Task goal:
Report how many lines in the records below hold "when", with no other output.

Supplied data:
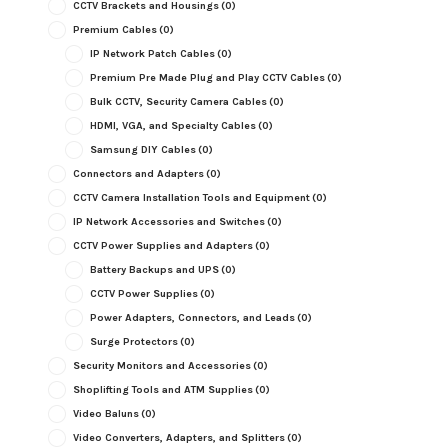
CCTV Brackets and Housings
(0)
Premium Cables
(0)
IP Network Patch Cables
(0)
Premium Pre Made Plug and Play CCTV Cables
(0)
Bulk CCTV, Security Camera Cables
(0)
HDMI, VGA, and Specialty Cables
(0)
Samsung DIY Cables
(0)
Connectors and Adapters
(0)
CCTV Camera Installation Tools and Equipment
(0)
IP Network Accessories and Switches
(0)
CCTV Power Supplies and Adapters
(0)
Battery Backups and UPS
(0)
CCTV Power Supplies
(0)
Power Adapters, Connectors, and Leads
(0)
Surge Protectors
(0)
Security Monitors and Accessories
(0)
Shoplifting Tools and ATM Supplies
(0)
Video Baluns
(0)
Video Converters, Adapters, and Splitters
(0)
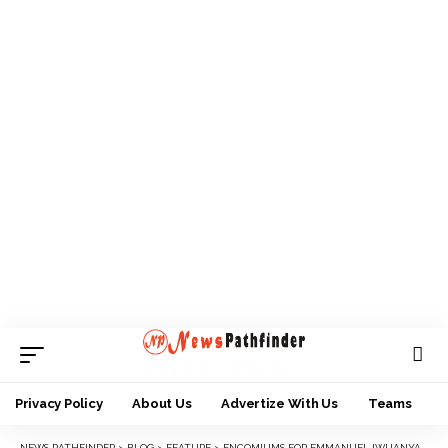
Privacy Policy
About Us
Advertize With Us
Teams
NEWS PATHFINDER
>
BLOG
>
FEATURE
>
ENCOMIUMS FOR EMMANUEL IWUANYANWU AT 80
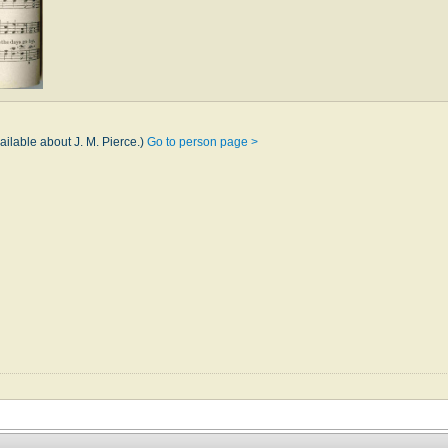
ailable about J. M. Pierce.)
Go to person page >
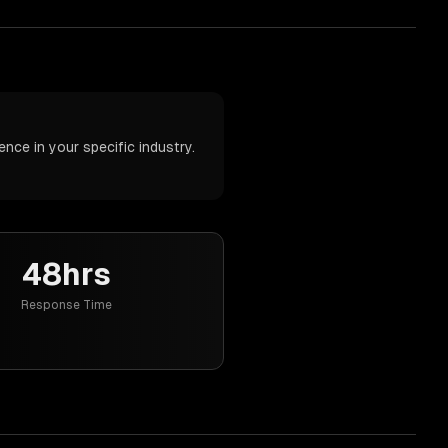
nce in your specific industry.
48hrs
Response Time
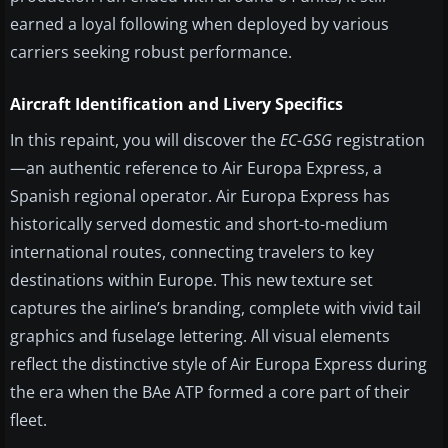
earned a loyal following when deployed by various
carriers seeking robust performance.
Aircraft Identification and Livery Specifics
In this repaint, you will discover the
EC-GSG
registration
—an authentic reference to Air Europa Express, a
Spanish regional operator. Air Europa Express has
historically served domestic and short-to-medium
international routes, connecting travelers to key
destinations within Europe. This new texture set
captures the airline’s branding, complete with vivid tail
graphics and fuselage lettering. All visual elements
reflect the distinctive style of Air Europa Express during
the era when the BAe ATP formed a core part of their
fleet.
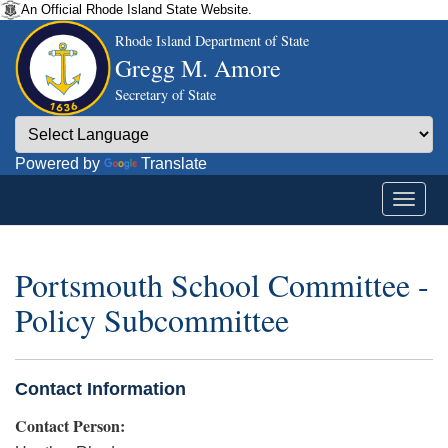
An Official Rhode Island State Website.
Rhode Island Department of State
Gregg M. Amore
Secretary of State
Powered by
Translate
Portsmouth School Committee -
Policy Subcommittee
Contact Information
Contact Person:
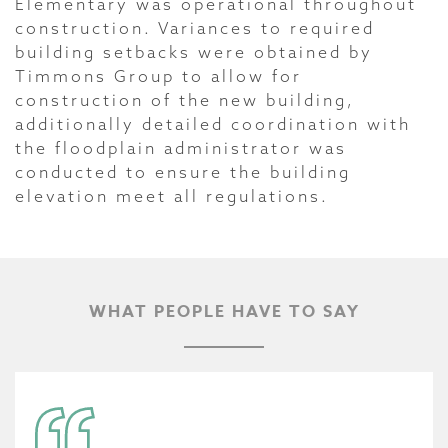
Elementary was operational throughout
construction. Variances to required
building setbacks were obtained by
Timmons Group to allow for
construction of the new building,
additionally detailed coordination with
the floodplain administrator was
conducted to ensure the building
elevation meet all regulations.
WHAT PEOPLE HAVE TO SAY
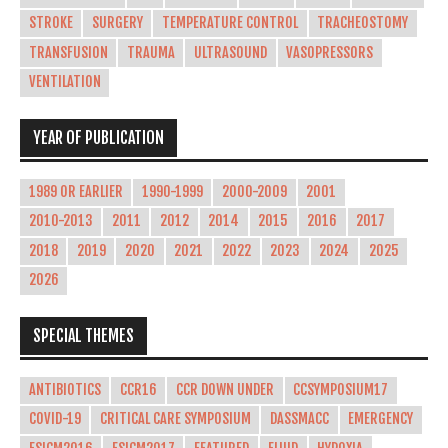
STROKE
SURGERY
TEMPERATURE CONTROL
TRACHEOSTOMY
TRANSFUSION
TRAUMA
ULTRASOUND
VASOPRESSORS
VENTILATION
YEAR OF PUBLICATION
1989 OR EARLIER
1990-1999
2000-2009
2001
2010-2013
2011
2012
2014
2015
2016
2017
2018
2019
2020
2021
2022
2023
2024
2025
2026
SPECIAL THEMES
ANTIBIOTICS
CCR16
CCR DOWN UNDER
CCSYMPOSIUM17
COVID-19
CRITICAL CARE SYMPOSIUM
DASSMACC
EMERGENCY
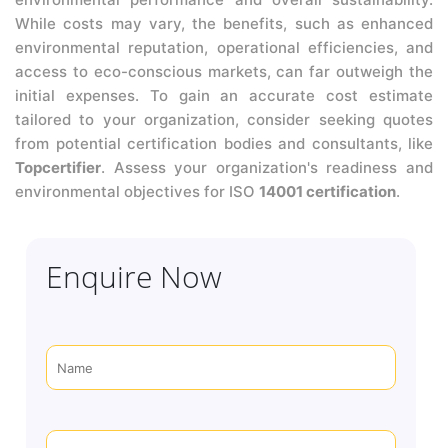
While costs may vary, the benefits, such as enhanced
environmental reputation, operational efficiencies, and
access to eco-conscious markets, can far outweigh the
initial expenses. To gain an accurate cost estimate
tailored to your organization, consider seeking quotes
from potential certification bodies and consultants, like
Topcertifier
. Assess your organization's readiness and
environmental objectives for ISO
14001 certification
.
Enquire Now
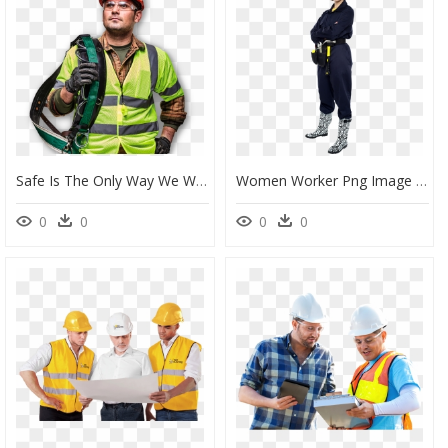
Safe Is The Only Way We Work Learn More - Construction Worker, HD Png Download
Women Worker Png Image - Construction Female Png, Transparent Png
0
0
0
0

Answer box:
2